There was a sheaf of empty parchment pages on the mat. There was another such stack on a mat across from him. A quill pen was placed next to each stack of paper. He ignored these as well. He was staring into space, not smiling, but somehow with contentment on a face that was as dry and pale as the parchment but far more wrinkled. When the phone paused and started to ring yet again, the Asian rose and lifted the receiver from its wall mount. He put it to his ear, saying nothing.
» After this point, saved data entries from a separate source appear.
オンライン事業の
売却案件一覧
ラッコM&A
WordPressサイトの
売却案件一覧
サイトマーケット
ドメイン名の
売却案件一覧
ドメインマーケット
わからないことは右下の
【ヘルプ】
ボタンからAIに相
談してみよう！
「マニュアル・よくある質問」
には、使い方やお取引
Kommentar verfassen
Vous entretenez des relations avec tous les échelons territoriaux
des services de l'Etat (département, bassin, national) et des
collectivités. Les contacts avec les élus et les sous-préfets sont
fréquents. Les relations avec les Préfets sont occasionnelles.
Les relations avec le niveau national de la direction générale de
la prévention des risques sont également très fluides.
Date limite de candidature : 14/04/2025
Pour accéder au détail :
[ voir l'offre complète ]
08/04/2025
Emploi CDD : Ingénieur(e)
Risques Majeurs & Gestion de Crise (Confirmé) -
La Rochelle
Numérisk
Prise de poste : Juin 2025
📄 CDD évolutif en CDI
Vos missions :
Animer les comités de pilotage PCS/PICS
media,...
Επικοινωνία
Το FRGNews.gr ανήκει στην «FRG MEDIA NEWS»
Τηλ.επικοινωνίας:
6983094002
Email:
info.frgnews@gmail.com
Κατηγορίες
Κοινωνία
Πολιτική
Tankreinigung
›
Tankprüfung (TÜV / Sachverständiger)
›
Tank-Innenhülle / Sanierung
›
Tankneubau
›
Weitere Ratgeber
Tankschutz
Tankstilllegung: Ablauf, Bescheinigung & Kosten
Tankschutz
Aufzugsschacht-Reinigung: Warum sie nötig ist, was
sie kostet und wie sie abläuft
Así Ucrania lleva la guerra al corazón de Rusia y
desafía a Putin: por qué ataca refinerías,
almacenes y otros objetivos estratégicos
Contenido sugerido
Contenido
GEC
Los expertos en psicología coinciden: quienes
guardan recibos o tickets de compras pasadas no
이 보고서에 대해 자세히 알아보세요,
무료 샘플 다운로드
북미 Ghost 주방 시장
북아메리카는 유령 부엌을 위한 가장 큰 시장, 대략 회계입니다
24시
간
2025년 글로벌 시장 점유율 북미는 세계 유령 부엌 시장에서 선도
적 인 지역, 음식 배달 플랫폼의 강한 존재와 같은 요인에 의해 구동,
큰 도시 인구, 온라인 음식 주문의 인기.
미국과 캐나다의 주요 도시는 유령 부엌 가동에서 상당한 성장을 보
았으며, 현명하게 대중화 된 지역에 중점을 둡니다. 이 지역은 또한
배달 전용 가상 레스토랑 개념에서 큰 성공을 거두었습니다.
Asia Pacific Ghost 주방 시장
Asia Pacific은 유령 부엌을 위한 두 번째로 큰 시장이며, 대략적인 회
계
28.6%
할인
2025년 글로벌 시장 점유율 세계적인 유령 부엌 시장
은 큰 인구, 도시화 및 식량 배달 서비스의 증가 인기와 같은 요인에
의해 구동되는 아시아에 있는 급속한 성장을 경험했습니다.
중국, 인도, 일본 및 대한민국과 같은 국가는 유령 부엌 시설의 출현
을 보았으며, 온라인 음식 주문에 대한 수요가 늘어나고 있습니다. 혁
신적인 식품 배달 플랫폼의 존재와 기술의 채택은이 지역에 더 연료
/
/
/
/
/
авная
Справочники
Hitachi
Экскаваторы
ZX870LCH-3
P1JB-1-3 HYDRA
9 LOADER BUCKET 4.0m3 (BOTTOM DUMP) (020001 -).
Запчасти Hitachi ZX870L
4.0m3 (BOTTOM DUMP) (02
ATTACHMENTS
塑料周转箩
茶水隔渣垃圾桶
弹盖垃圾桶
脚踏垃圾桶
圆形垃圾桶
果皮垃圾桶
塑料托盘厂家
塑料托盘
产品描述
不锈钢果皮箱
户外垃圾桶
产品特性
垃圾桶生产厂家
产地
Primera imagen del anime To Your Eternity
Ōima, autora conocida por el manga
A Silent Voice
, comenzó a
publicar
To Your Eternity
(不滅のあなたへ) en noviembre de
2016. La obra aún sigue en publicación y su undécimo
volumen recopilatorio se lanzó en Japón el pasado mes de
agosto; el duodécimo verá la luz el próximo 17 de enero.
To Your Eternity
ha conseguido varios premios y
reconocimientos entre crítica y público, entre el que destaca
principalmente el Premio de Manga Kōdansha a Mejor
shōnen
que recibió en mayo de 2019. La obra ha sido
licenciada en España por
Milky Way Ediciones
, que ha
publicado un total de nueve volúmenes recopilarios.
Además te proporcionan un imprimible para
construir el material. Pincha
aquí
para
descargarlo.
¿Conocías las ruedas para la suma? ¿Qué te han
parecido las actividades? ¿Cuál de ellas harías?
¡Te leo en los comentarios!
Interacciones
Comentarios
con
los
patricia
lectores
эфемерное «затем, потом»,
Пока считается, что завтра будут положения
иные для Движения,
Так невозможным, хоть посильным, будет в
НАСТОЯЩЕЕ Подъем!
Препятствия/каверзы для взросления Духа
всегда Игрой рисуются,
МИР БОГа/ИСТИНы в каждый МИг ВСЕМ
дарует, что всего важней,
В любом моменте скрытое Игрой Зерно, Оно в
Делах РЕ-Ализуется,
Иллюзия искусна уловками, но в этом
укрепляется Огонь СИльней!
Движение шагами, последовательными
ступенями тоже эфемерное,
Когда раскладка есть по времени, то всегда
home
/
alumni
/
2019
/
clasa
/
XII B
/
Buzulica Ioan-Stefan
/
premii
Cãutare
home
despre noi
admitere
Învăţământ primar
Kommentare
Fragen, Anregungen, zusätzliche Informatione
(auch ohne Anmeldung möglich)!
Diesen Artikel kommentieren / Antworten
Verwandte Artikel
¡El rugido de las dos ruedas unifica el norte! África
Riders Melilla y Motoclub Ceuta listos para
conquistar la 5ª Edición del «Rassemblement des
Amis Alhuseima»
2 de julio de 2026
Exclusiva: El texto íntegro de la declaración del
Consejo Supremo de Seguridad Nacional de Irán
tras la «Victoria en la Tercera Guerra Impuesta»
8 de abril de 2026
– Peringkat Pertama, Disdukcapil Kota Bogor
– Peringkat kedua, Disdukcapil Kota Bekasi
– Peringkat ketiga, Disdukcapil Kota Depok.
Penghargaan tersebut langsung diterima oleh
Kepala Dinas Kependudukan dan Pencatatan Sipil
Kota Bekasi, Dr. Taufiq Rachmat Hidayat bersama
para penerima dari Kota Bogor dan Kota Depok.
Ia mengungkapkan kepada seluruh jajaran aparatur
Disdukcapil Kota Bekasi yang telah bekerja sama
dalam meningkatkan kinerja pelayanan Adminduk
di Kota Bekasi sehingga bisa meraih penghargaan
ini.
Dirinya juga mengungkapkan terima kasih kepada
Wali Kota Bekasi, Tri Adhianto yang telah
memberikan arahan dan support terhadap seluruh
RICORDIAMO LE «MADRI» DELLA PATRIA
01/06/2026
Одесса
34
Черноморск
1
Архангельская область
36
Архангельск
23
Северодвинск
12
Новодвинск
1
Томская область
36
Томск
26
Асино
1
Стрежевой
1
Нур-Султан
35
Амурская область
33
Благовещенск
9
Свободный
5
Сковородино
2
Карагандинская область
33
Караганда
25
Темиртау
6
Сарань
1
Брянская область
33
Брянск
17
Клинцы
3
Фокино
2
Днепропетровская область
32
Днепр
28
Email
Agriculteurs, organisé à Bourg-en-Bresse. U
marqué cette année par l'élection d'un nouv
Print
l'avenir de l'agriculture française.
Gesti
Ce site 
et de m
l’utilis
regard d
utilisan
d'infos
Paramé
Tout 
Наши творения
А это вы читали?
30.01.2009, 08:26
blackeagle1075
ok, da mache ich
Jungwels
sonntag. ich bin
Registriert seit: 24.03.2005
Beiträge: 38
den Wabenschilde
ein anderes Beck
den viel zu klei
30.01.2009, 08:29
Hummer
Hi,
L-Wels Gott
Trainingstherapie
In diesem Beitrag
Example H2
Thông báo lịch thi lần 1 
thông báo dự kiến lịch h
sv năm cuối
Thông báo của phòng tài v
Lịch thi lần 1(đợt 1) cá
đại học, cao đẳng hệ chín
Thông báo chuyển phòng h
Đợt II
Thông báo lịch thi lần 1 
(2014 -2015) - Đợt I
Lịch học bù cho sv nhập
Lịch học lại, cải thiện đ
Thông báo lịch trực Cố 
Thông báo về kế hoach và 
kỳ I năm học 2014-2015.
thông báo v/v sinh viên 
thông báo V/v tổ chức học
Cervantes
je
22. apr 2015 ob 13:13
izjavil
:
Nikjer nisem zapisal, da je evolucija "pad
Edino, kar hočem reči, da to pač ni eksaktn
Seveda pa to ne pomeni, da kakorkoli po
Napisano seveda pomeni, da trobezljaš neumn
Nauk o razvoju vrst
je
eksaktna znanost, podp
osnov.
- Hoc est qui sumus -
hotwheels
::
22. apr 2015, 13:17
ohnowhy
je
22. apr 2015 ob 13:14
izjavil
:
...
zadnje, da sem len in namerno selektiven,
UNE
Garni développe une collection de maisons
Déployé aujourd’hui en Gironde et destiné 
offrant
"Master Chiun, is that you?"

"Yes, Emperor Smith."

"Were you out?"

"Out of what?"

"Is something wrong, Master Chiun? Were you sleeping?"

"I have been reciting Ung."

"I see. I've been letting the phone ring for the better part of an hour."

"I was reciting Ung. It is an absorbing and beautiful literature."

"I see. Well-"

"The people of the Western world cannot allow their attention to rest on any one thought for long. They are children who become bored with playthings and look for another plaything and then another."

"I suppose that's true-"

"I blame Homer."

HAROLD SMITH HAD been struggling to change the direction of the conversation. He knew little of Ungian poetry, other than it was extremely lengthy and endlessly repetitive, and he knew the old Korean named Chiun could lecture about it for hours, interweaving his diatribe with discourses on the inadequacies of those who didn't enjoy it-a population that likely included everyone on Earth save Chiun himself.

But now the old Master of Sinanju had piqued his interest. Smith studied the classics during his university years, which was decades earlier, and was proud that he retained much of his classical education.